▸ THE RECORDS:
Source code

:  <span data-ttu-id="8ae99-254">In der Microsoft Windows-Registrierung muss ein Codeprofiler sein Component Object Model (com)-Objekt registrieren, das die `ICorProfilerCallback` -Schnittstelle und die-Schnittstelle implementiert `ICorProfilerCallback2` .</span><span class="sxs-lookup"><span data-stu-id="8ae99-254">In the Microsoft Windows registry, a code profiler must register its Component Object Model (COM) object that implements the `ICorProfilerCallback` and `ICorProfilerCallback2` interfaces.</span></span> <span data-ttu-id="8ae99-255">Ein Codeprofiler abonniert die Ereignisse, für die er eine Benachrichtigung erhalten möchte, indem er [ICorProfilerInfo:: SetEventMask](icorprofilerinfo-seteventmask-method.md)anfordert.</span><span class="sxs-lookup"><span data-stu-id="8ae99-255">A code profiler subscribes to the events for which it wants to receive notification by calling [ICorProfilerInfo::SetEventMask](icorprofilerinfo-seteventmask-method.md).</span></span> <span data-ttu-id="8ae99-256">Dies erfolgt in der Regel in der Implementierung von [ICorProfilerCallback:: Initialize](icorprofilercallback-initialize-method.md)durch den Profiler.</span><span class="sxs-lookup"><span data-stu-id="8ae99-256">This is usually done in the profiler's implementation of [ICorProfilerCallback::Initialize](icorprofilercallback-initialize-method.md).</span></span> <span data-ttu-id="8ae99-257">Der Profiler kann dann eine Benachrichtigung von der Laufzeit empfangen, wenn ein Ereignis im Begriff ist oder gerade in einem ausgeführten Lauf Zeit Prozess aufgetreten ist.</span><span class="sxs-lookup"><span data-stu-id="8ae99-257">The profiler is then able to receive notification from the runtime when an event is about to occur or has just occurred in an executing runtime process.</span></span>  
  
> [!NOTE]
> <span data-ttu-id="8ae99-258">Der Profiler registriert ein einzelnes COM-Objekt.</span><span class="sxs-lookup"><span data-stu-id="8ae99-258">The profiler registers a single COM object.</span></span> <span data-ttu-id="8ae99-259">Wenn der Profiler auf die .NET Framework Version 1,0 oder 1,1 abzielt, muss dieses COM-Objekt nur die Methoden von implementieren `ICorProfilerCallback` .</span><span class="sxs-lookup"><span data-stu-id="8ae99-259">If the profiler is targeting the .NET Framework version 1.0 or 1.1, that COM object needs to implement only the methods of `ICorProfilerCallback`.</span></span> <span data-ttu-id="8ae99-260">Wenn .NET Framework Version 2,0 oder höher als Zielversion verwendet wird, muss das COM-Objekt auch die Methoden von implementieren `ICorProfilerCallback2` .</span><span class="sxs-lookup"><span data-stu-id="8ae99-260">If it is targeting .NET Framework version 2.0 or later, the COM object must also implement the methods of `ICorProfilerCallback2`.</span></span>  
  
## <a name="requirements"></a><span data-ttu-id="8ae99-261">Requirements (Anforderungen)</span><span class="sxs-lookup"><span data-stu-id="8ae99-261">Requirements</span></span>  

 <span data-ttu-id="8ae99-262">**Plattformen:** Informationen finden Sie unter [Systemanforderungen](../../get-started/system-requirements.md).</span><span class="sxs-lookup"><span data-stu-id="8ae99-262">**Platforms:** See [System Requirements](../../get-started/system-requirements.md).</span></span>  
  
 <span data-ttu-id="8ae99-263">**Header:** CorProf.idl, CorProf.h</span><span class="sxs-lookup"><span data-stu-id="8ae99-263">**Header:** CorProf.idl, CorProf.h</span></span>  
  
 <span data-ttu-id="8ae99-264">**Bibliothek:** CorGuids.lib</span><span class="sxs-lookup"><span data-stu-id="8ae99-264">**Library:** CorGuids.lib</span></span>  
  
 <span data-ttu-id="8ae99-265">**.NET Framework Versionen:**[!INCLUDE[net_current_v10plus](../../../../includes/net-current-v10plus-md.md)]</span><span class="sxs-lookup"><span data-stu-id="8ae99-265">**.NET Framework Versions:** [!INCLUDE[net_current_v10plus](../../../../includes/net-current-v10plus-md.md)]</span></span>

---

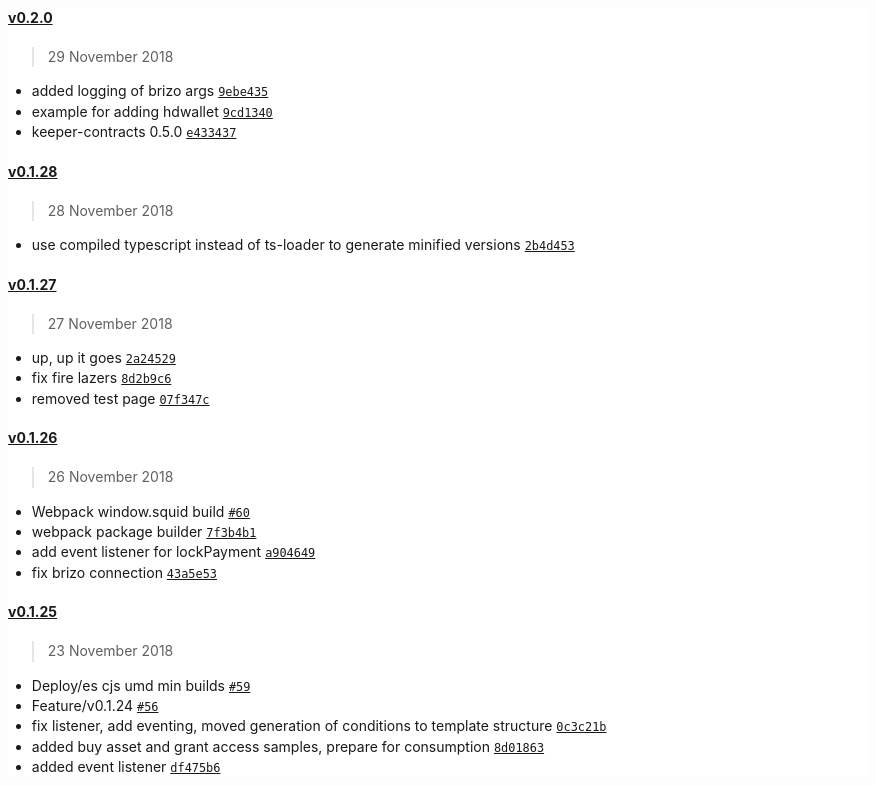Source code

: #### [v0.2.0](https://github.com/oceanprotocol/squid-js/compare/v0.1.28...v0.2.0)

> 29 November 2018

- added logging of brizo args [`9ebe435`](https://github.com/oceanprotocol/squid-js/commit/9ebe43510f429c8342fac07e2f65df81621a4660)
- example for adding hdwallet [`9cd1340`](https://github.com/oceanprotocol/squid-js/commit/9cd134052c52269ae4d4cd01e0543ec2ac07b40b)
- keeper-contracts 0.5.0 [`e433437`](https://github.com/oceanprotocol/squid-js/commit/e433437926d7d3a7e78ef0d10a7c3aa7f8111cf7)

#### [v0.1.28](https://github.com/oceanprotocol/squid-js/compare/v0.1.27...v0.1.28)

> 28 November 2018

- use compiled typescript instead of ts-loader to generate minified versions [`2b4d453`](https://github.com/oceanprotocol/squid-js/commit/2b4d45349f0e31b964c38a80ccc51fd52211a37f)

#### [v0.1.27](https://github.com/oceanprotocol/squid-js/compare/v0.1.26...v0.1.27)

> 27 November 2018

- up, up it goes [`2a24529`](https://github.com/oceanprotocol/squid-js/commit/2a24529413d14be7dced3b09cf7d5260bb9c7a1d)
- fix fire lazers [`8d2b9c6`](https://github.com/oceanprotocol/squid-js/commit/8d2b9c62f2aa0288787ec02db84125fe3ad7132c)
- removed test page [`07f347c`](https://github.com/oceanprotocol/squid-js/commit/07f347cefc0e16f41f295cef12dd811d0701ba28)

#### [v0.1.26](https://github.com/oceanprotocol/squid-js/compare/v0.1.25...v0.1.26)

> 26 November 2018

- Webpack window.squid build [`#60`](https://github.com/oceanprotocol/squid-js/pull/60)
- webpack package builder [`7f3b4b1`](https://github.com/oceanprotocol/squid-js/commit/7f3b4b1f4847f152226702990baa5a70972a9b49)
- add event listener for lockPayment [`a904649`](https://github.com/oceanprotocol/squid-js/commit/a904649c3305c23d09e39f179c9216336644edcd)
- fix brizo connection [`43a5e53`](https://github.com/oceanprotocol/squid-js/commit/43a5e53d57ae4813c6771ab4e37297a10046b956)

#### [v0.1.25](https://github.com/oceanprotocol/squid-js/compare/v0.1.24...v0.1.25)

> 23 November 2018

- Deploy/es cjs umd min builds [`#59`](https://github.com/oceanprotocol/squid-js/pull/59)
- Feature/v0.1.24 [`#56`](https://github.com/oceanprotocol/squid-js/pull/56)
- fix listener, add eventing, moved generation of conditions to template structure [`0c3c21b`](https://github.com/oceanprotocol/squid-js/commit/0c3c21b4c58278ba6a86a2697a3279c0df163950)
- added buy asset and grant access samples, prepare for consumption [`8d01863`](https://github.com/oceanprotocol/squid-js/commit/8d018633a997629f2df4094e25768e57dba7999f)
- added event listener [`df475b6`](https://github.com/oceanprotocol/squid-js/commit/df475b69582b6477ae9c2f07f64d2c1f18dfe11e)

▸ YOUR GOAL:
In the material, rewrite the stretch from the line containing "- Deploy/es cjs" through the line containing "- added event", substituting "examples" for "samples" and leaving everything else the same.

▸ EXERCISE RESULT:
- Deploy/es cjs umd min builds [`#59`](https://github.com/oceanprotocol/squid-js/pull/59)
- Feature/v0.1.24 [`#56`](https://github.com/oceanprotocol/squid-js/pull/56)
- fix listener, add eventing, moved generation of conditions to template structure [`0c3c21b`](https://github.com/oceanprotocol/squid-js/commit/0c3c21b4c58278ba6a86a2697a3279c0df163950)
- added buy asset and grant access examples, prepare for consumption [`8d01863`](https://github.com/oceanprotocol/squid-js/commit/8d018633a997629f2df4094e25768e57dba7999f)
- added event listener [`df475b6`](https://github.com/oceanprotocol/squid-js/commit/df475b69582b6477ae9c2f07f64d2c1f18dfe11e)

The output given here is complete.